### Collected data entries:
* * *

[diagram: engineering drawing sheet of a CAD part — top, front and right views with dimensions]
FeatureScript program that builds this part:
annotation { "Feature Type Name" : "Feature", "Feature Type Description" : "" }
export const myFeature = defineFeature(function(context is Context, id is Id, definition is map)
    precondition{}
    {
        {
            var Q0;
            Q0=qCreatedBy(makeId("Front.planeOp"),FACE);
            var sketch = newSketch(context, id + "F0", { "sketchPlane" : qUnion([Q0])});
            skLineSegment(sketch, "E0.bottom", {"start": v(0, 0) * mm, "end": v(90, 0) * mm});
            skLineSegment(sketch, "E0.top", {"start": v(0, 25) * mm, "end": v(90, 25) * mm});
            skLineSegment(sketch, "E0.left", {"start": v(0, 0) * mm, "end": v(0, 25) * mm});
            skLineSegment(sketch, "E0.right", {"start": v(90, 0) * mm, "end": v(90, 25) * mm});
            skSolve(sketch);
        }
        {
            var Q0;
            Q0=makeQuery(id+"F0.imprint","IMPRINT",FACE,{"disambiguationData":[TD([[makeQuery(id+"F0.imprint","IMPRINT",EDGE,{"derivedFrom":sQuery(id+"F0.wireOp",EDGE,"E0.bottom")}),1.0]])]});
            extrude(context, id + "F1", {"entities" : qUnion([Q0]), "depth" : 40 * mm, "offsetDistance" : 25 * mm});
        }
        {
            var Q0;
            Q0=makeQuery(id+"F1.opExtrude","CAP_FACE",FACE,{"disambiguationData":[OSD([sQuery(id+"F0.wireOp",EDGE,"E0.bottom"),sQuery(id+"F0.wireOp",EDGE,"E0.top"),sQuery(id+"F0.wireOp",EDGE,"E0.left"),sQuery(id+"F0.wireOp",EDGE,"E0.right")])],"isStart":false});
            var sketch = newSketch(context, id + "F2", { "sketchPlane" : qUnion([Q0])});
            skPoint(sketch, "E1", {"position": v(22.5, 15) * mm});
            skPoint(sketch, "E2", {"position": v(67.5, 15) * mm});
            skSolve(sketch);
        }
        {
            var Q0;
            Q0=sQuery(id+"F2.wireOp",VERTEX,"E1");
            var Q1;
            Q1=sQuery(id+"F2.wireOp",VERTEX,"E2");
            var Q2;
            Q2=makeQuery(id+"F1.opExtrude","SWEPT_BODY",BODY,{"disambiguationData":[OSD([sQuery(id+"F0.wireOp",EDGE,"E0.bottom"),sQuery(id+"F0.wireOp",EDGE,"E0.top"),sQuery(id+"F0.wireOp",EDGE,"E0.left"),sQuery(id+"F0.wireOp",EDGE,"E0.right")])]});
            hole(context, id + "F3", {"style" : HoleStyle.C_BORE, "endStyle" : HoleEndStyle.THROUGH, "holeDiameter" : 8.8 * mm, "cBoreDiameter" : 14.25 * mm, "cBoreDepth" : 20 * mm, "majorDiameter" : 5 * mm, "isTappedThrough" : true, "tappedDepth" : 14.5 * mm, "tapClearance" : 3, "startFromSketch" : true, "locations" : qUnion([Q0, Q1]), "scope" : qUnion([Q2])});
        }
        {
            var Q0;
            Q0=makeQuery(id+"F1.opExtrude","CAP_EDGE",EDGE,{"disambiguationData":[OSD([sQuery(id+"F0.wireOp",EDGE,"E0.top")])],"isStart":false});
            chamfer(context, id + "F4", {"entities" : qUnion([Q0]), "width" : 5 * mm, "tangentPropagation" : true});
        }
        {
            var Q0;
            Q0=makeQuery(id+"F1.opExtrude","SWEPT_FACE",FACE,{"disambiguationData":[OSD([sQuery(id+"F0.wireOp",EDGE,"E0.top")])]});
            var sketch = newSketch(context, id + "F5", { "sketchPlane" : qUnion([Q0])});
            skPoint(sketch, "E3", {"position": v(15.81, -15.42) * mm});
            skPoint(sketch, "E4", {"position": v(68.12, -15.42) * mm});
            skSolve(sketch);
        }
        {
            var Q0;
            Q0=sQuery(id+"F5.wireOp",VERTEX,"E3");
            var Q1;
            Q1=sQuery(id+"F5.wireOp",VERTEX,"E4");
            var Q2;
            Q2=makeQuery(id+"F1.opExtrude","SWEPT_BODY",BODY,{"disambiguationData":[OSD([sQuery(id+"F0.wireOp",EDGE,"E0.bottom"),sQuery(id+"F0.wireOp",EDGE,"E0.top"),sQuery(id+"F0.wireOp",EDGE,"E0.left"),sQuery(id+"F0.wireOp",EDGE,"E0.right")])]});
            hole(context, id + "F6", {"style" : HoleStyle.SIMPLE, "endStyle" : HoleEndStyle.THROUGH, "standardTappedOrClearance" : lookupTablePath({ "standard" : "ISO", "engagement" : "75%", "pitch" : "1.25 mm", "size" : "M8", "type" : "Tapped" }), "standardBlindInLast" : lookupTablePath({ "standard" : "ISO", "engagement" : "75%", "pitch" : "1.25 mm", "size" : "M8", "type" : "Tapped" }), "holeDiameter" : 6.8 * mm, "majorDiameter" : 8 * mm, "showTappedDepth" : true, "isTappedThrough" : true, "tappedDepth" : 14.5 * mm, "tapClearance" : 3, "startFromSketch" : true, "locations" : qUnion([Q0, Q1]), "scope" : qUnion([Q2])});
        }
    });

* * *

### Written request:
Show every line of the entries above that contains the string "newSketch", counting a match only when its case is the same.

### Response:
            var sketch = newSketch(context, id + "F0", { "sketchPlane" : qUnion([Q0])});
            var sketch = newSketch(context, id + "F2", { "sketchPlane" : qUnion([Q0])});
            var sketch = newSketch(context, id + "F5", { "sketchPlane" : qUnion([Q0])});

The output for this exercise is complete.